--- THE TASKS ---
- a) Answer these questions from the concert program:
(i) Who is the violin soloist?
(ii) Where and when did Carter compose his Holiday Overture?
(iii) Which orchestra gave the first performance of the Holiday Overture, and under whose direction?
- b) Carry on with the concert program text, picking up right after its last sentence.

JoAnn Falletta, guest conductor
Michael Ludwig, violin

 

CARTER: Holiday Overture
CORIGLIANO: Red Violin Concerto
COPLAND: El Salon Mexico
BARBER: Symphony No. 1

 

Discovery, January 23, 2009 - 2pm
January 23, 2009 - 8pm
January 24, 2009 - 3pm
January 25, 2009 - 8pm

An All-American, all-star progroam celebrating composer Elliott Carter's 101st year; the popular, accessible Aaron Copland; and the collaboration of superstar conductor JoAnn Falletta and violin virtuoso Michael Ludwig on John Corigliano's Academy Award-winning Red Violin score. This concert concludes with Barber's intensely expressive, one-movement symphony.

Performances at: Wells Fargo Center for the Arts
50 Mark West Springs Rd. Santa Rosa, CA 95403


Single tickets $27-$55 (senior and student discounts available)
Mini Series Subscriptions still available
54-MUSIC (707-546-8742)


 

 

Program Notes
by: Steven Ledbetter

Carter:Holiday Overture for Orchestra

Elliott Cook Carter was born in New York City on December 11, 1908, and now lives in Waccabuc, New York. He composed his Holiday Overture on Fire Island, New York, in the summer of 1944 to celebrate the liberation of Paris. The first performance was given by the Frankfurt Symphony under the direction of Hans Blumer in 1946. The score calls for two flutes and piccolo, two oboes and English horn, two clarinets and bass clarinet, two bassoons and contrabassoon, four horns, three trumpets, three trombones, tuba, timpani, bass drum, snare drum, cymbals, suspended cymbal, slapstick, tam-tam, triangle, piano, and strings. Duration is about 10 minutes.

Elliott Carter, who reached his 101st birthday last month, was never a “fast” composer, but he has consistently moved forward, starting rather slowly and carefully, finding his own unique voice as he entered his forties, and becoming gradually more prolific as he has grown older. Indeed, since his 90th birthday, he has continually surprised the musical world with the originality and fecundity of his invention. His long career has taken him from a youthful friendship with Charles Ives, who encouraged him to pursue music, to his present preeminent stance among American composers.

Some hint of where his music would go in later years is already apparent here and there in his early compositions. The Holiday Overture, for example, though in many respects close to Aaron Copland’s populist scores of the same period, involves rhythmic complexities and Ivesian disruptions that Copland would not have used. It opens in a deliberately popular style owing, surely, to Carter’s desire to make a public and festive musical statement at the news of the liberation of Paris—where he had studied with Nadia Boulanger—by the Allied armies. Serge Koussevitzky was one of the judges that selected Carter’s work as the winner of the Independent Music Publishers’ Contest in 1945. Copland tried to persuade Koussevitzky to perform the piece in Boston Symphony programs, but, though he had the score and parts in the BSO library, he kept postponing the performance (trained in the old Russian school about the turn of the century, Koussevitzky was uncomfortable with complex modern rhythms). In the end the work received its premiere, ironically, from a German orchestra that had been reestablished by the American Occupation Army in Frankfurt and that chose to perform American music at least in part to present itself as denazified.

--- SUPPLIED MATERIAL ---
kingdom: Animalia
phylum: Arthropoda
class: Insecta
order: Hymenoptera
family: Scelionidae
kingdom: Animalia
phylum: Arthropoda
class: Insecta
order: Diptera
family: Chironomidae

* * *

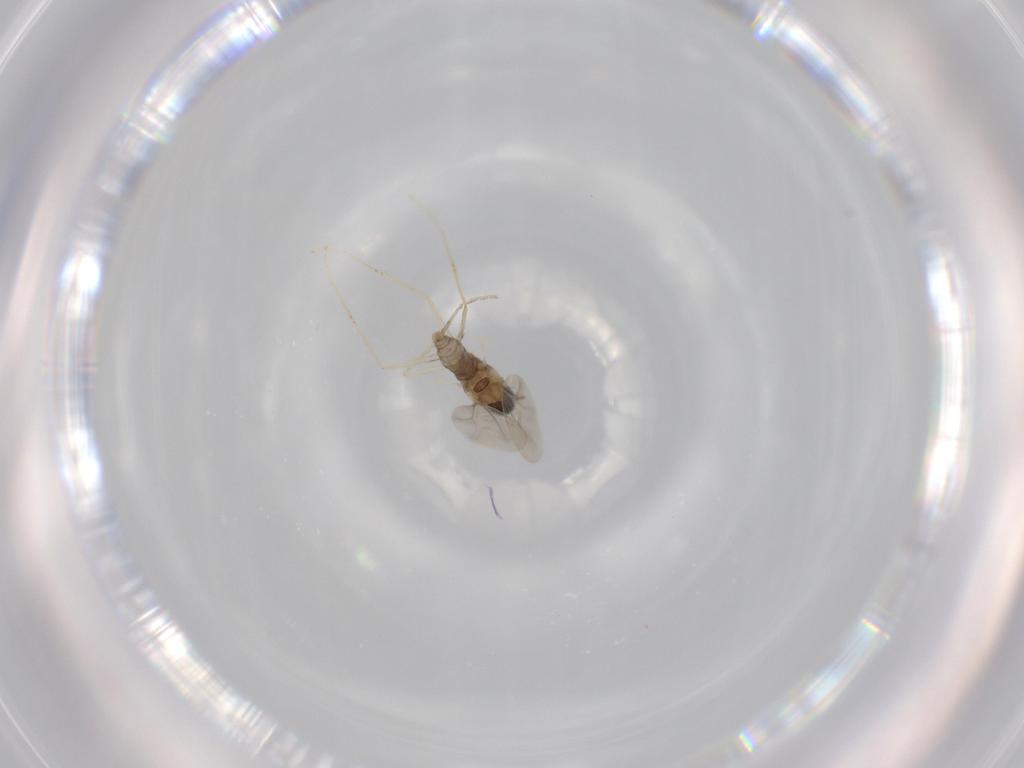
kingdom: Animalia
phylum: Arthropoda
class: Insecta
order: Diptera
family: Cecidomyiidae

--- RESPONSES FOR EACH TASK ---
- a)
(i) Michael Ludwig
(ii) On Fire Island, New York, in the summer of 1944
(iii) The Frankfurt Symphony, under the direction of Hans Blumer

- b)
The overture opens with a bright diatonic fanfare that does not prepare us for its extraordinarily complex conclusion. Over the course of its length, the overture passes from the cheerful assertiveness of its opening to an astonishing degree of complexity—in the words of David Schiff, “a carefully built musical time-bomb.” Already Carter employs complicated syncopations, polyphonic figures at odds with the basic meter. Different layers move at different speeds, and some of these create counterpoint within themselves, thus further enriching the texture. The muted trumpets introduce a chorale-like figure against more rapidly moving string parts. It continues to take on added significance in long note values in a line that moving in the brass instruments. Still the texture grows more rhythmically complex, but the chorale theme appears simultaneously at several different speeds so that fast music and slow music combine in a powerful and violent sonic experience.

Corigiliano:Concerto for Violin and Orchestra, The Red Violin

John Paul Corigliano was born on February 16, 1938, in New York, where he lives. The concerto was composed in 2003 for Joshua Bell, using material derived from his score to the 1998 film The Red Violin. It was first performed by Bell with the Baltimore Symphony Orchestra under the direction of Marin Alsop on September 19, 2003. In addition to the solo violin, the score calls for three flutes (doubling two piccolos, alto flute), two oboes, two clarinets (second doubling bass clarinet, two bassoons (second doubling contrabassoon), four horns, two trumpets (second doubling piccolo trumpet), three trombones, tuba, timpani, percussion, piano/celesta, harp, and strings. Duration is about 35 minutes.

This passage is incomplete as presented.